- Exercise prompt -
The entries below hold a line with "Felhasználói fiók" and a line with "Átalakuló közösségek hírlevél". Return those lines and all that lie between them, exactly and only.

Segment Start: Given entries

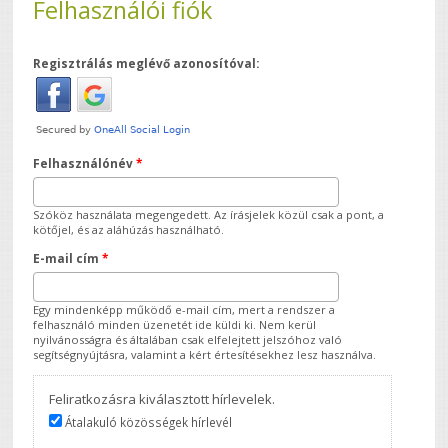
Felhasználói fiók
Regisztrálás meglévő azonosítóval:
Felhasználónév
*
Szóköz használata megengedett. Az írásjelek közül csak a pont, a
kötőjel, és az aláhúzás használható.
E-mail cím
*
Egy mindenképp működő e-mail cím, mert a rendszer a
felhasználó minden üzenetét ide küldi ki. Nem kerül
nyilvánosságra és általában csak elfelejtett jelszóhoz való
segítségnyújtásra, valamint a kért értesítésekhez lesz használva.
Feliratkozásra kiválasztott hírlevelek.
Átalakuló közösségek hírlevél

Segment End: Given entries
Segment Start: Given entries

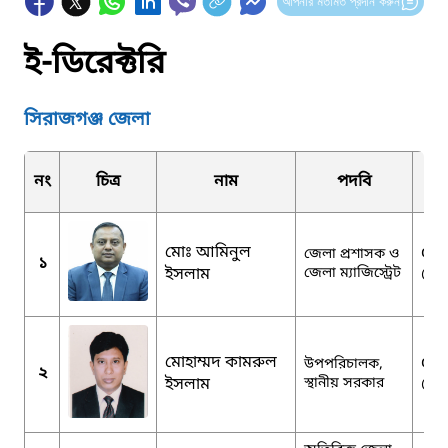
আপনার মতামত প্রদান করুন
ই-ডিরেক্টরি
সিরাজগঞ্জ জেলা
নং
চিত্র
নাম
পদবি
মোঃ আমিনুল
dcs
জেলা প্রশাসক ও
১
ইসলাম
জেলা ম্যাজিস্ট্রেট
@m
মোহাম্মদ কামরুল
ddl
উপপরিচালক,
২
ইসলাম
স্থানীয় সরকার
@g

Segment End: Given entries
Segment Start: Given entries

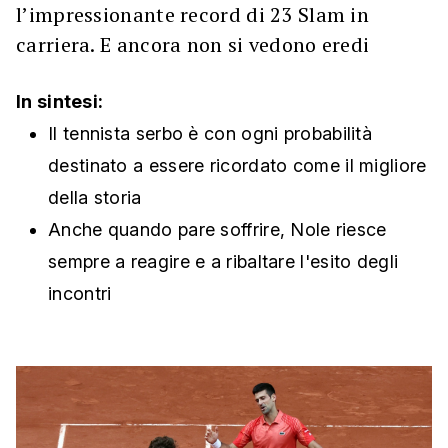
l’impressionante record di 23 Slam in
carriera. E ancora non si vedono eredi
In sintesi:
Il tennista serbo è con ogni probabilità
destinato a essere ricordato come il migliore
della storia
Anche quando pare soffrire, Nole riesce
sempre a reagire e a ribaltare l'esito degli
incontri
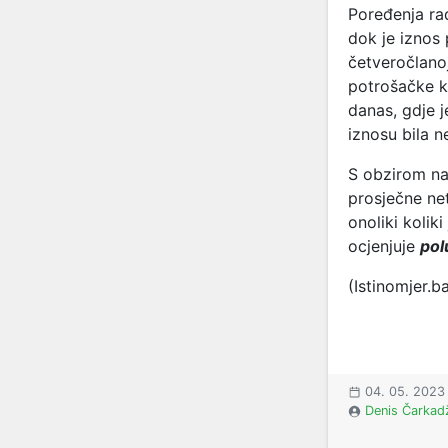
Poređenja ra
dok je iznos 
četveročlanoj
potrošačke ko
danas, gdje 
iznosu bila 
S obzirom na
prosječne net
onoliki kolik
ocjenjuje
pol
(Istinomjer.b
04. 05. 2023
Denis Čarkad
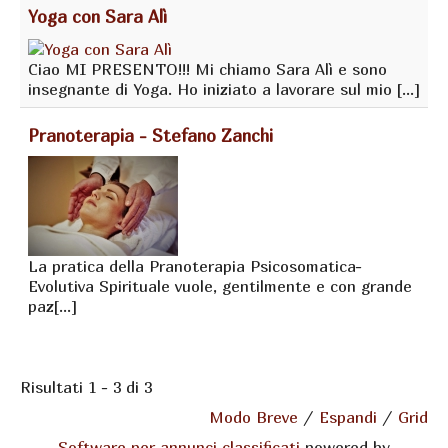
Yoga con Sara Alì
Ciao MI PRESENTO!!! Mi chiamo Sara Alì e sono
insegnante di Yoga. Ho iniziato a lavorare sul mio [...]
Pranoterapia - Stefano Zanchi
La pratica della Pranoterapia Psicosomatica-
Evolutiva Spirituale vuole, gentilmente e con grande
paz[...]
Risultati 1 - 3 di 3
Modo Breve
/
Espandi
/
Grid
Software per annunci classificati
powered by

Segment End: Given entries

- Answer -
Felhasználói fiók
Regisztrálás meglévő azonosítóval:
Felhasználónév
*
Szóköz használata megengedett. Az írásjelek közül csak a pont, a
kötőjel, és az aláhúzás használható.
E-mail cím
*
Egy mindenképp működő e-mail cím, mert a rendszer a
felhasználó minden üzenetét ide küldi ki. Nem kerül
nyilvánosságra és általában csak elfelejtett jelszóhoz való
segítségnyújtásra, valamint a kért értesítésekhez lesz használva.
Feliratkozásra kiválasztott hírlevelek.
Átalakuló közösségek hírlevél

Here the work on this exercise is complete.